Fest zur Bahnhofseinweihung in Bellinzona

Mit der NEAT soll Bellinzona zum "Tor in den Süden" werden. Schon zwei Monate bevor die ersten Züge fahrplanmässig durch den Gotthard-Basistunnel fahren, erstrahlt der Bahnhof in neuem Glanz. Das will die Kantonshauptstadt am kommenden Wochenende feiern.
11.10.2016 13:35

Der gesamte Bereich der historischen Altstadt wird sich zu diesem Anlass am Samstag in eine Festmeile verwandeln. Musikgruppen spielen in der Burgenstadt und zahlreiche Marktstände sollen den Weg bis zum Bahnhof säumen.

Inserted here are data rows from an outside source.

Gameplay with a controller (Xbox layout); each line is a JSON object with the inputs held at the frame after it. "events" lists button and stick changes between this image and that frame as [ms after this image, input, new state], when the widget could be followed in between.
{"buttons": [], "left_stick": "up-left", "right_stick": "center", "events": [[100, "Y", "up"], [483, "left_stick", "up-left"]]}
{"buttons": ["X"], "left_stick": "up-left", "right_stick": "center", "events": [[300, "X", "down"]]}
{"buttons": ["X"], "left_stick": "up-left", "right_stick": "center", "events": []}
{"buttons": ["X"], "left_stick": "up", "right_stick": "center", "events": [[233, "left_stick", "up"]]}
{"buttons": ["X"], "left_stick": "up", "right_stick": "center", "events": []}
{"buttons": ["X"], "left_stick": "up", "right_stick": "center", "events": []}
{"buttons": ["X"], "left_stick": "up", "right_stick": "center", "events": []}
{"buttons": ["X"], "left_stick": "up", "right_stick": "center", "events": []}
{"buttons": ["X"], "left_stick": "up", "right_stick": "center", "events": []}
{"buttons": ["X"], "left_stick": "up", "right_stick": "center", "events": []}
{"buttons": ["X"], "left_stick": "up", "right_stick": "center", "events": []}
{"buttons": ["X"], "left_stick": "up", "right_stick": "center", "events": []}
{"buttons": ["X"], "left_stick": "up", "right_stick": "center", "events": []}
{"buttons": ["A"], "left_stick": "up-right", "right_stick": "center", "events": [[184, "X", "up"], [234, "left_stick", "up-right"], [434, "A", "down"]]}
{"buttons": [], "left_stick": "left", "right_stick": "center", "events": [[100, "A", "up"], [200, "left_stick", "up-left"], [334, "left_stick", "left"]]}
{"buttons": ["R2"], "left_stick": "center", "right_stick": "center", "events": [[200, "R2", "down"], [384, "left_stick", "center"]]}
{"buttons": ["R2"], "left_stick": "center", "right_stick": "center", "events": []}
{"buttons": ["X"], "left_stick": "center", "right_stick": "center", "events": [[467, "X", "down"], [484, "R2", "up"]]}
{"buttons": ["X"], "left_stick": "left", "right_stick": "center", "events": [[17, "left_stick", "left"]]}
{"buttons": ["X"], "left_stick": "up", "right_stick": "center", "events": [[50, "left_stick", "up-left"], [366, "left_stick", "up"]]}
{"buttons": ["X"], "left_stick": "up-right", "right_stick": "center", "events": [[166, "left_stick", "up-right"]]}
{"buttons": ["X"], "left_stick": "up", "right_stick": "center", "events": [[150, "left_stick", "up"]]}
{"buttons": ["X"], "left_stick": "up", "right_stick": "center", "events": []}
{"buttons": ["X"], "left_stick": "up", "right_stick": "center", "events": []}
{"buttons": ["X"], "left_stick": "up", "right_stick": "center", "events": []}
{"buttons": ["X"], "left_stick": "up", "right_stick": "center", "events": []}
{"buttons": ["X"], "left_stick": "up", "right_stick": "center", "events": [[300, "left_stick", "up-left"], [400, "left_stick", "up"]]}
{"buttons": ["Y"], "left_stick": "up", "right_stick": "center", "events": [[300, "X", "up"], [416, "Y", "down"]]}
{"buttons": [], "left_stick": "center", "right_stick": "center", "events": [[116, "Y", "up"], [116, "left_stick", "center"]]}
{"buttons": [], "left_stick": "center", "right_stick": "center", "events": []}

Das Bellinzoneser Rathaus, das Teatro Sociale und das Regierungsgebäude öffnen an diesem Tag ausserdem ihre Pforten für die Besucher. Zudem sind Kunstausstellungen auf den drei Burgen Bellinzonas frei zugänglich.

Historiker bieten am Samstag Touren an, um die Geschichte der Eisenbahn in Bellinzona nachzuverfolgen - sowohl auf Italienisch als auch auf Deutsch.

So werden die Führungen auch für die Ehrengäste aus Luzern verständlich sein. Diese sollen unter anderem die heimische Karnevalstraditionen in der Südschweiz vorstellen.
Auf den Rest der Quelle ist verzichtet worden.